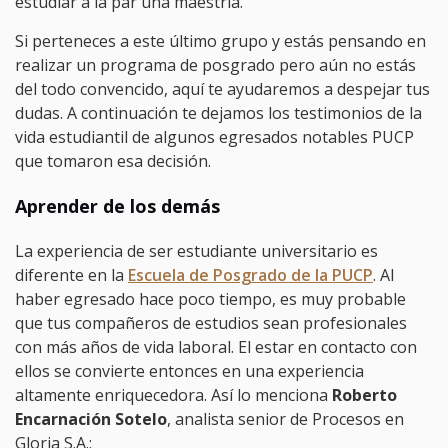
estudiar a la par una maestría.
Si perteneces a este último grupo y estás pensando en
realizar un programa de posgrado pero aún no estás
del todo convencido, aquí te ayudaremos a despejar tus
dudas. A continuación te dejamos los testimonios de la
vida estudiantil de algunos egresados notables PUCP
que tomaron esa decisión.
Aprender de los demás
La experiencia de ser estudiante universitario es
diferente en la
Escuela de Posgrado de la PUCP
. Al
haber egresado hace poco tiempo, es muy probable
que tus compañeros de estudios sean profesionales
con más años de vida laboral. El estar en contacto con
ellos se convierte entonces en una experiencia
altamente enriquecedora. Así lo menciona
Roberto
Encarnación Sotelo
, analista senior de Procesos en
Gloria S.A.:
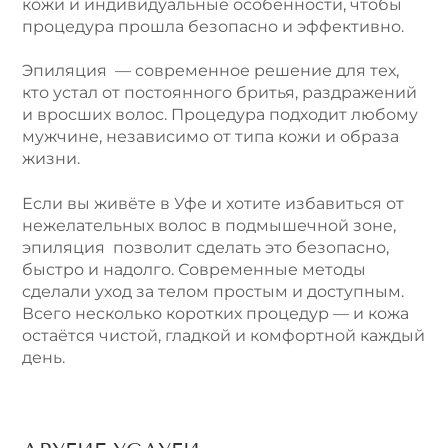
кожи и индивидуальные особенности, чтобы
процедура прошла безопасно и эффективно.
Эпиляция — современное решение для тех,
кто устал от постоянного бритья, раздражений
и вросших волос. Процедура подходит любому
мужчине, независимо от типа кожи и образа
жизни.
Если вы живёте в Уфе и хотите избавиться от
нежелательных волос в подмышечной зоне,
эпиляция позволит сделать это безопасно,
быстро и надолго. Современные методы
сделали уход за телом простым и доступным.
Всего несколько коротких процедур — и кожа
остаётся чистой, гладкой и комфортной каждый
день.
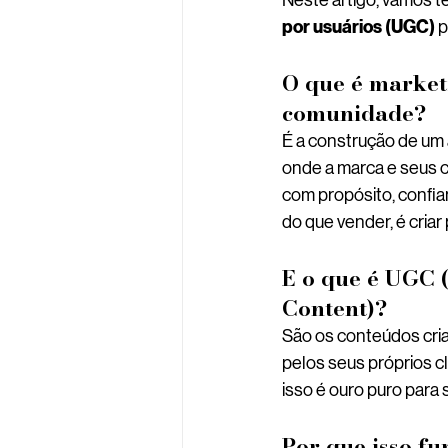
Neste artigo, vamos t
por usuários (UGC)
 
O que é market
comunidade?
É a construção de um a
onde a marca e seus 
com propósito, confia
do que vender, é cria
E o que é UGC 
Content)?
São os conteúdos cr
pelos seus próprios c
isso é ouro puro para 
Por que isso f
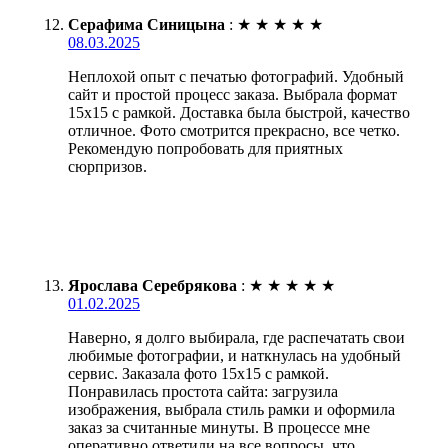
Серафима Синицына
:
★
★
★
★
★
08.03.2025
Неплохой опыт с печатью фотографий. Удобный
сайт и простой процесс заказа. Выбрала формат
15х15 с рамкой. Доставка была быстрой, качество
отличное. Фото смотрится прекрасно, все четко.
Рекомендую попробовать для приятных
сюрпризов.
Ярослава Серебрякова
:
★
★
★
★
★
01.02.2025
Наверно, я долго выбирала, где распечатать свои
любимые фотографии, и наткнулась на удобный
сервис. Заказала фото 15х15 с рамкой.
Понравилась простота сайта: загрузила
изображения, выбрала стиль рамки и оформила
заказ за считанные минуты. В процессе мне
оперативно ответили на все вопросы, что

**EXERCISE AIM**
Every line from the one containing "onde a marca e seus" through the end of the entries above, both included, should be extracted exactly, with pictures left out.

**RESPONSE FOR THIS EXERCISE**
onde a marca e seus 
com propósito, confia
do que vender, é cria
E o que é UGC 
Content)?
São os conteúdos cr
pelos seus próprios c
isso é ouro puro para 
Por que isso f
Серафима Синицына
:
★
★
★
★
★
08.03.2025
Неплохой опыт с печатью фотографий. Удобный
сайт и простой процесс заказа. Выбрала формат
15х15 с рамкой. Доставка была быстрой, качество
отличное. Фото смотрится прекрасно, все четко.
Рекомендую попробовать для приятных
сюрпризов.
Ярослава Серебрякова
:
★
★
★
★
★
01.02.2025
Наверно, я долго выбирала, где распечатать свои
любимые фотографии, и наткнулась на удобный
сервис. Заказала фото 15х15 с рамкой.
Понравилась простота сайта: загрузила
изображения, выбрала стиль рамки и оформила
заказ за считанные минуты. В процессе мне
оперативно ответили на все вопросы, что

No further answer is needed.